- _EXERCISE DESCRIPTION_:
Find all the lines in the entries below that hold the word "lane" and copy them.

- _GIVEN RECORDS_:
········
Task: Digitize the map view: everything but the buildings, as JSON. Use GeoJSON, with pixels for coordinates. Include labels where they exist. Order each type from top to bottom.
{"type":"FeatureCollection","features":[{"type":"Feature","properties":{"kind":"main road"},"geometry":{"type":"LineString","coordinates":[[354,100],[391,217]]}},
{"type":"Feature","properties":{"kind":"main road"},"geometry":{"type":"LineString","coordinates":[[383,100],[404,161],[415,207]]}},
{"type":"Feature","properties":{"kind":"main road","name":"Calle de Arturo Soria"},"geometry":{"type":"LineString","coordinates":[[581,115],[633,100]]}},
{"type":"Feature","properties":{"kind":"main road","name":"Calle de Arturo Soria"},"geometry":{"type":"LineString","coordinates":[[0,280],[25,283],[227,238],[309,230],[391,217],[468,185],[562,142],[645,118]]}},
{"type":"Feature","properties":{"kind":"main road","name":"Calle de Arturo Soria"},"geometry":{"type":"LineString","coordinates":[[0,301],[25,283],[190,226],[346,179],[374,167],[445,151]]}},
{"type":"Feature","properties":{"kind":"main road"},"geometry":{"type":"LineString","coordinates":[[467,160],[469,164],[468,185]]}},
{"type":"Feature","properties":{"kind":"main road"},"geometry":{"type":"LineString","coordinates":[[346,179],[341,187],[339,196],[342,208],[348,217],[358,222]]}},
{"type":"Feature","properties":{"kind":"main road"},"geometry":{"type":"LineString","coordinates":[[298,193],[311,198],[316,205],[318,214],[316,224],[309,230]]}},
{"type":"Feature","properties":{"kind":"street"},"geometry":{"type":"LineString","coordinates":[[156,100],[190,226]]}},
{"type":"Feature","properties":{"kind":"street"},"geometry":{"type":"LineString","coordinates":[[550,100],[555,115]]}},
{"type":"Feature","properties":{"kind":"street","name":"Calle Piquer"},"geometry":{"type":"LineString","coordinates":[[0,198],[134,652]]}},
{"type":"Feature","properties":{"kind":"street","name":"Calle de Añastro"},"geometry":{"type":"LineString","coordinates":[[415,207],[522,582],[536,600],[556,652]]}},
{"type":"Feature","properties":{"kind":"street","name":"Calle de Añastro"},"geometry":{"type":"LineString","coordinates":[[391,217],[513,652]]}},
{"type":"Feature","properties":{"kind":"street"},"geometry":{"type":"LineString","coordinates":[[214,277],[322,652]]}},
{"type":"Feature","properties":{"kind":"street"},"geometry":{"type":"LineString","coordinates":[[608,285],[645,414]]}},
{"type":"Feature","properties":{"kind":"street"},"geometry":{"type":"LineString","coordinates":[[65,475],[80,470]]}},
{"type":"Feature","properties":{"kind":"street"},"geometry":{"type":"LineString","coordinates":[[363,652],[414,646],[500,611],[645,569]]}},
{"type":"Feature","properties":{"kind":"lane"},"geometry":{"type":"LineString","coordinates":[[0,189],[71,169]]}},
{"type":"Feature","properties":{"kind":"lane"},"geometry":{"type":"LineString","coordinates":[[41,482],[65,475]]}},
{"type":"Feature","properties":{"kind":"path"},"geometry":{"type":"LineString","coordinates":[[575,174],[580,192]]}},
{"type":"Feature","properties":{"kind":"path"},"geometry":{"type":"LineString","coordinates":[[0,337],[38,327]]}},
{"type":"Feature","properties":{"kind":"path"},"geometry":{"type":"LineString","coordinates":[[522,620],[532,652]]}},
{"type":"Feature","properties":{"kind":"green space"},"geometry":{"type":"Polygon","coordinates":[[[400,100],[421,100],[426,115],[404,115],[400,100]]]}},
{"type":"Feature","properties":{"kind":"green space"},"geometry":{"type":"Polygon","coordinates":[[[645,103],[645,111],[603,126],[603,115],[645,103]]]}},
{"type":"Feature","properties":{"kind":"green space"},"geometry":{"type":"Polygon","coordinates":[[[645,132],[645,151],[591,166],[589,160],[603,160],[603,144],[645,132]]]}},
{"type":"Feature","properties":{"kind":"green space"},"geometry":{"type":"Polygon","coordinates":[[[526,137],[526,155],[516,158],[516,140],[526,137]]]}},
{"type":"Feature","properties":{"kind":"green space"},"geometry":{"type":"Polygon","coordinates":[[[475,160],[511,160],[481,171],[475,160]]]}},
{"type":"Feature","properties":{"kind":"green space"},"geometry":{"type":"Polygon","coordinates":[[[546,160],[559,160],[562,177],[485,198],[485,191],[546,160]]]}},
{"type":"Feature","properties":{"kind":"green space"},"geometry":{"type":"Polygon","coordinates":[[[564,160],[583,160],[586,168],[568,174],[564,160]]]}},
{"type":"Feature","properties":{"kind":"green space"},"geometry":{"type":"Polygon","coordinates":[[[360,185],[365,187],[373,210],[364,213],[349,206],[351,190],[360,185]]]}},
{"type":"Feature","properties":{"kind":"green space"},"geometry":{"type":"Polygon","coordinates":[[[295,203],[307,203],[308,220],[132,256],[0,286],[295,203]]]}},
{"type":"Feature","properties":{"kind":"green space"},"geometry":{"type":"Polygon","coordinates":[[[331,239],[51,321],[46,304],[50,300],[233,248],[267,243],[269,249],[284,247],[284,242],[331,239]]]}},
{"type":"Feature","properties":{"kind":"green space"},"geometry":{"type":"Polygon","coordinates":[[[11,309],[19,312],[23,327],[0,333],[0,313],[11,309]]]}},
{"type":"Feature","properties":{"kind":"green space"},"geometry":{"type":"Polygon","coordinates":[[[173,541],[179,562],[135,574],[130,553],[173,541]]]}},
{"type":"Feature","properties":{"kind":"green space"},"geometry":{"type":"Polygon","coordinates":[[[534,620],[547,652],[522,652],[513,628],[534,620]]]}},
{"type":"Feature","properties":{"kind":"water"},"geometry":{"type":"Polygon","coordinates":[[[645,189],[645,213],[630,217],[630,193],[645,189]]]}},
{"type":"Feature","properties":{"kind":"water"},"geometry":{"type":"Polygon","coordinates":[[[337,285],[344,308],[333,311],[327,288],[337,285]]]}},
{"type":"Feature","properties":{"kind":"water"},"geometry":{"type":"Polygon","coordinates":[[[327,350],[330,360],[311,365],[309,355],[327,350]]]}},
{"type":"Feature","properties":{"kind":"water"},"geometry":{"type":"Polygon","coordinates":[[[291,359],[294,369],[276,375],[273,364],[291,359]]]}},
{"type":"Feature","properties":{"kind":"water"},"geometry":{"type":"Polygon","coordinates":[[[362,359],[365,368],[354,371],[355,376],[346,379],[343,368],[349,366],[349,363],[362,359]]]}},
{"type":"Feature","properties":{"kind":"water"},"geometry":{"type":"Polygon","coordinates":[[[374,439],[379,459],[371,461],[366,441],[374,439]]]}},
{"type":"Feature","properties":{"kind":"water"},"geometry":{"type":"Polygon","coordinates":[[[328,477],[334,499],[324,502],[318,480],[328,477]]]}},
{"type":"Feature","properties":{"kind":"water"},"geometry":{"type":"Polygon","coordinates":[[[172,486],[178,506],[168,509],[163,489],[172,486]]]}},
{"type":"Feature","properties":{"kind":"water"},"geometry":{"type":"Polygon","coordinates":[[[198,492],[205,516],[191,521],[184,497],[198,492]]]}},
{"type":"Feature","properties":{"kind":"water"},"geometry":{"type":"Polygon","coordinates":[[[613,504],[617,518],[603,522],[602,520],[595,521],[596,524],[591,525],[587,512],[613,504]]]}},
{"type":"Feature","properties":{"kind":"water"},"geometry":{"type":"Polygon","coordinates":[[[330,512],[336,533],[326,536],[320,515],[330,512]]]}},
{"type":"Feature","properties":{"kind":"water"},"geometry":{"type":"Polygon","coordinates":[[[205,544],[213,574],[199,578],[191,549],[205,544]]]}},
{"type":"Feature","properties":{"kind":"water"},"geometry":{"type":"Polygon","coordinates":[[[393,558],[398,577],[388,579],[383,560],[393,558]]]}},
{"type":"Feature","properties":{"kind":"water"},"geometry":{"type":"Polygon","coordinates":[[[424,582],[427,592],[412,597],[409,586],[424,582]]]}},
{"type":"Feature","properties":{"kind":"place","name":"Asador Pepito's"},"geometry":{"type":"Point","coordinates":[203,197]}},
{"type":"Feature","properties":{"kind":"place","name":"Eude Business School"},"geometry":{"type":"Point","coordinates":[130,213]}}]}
········
- _OUTPUT OF THE TASK_:
{"type":"Feature","properties":{"kind":"lane"},"geometry":{"type":"LineString","coordinates":[[0,189],[71,169]]}},
{"type":"Feature","properties":{"kind":"lane"},"geometry":{"type":"LineString","coordinates":[[41,482],[65,475]]}},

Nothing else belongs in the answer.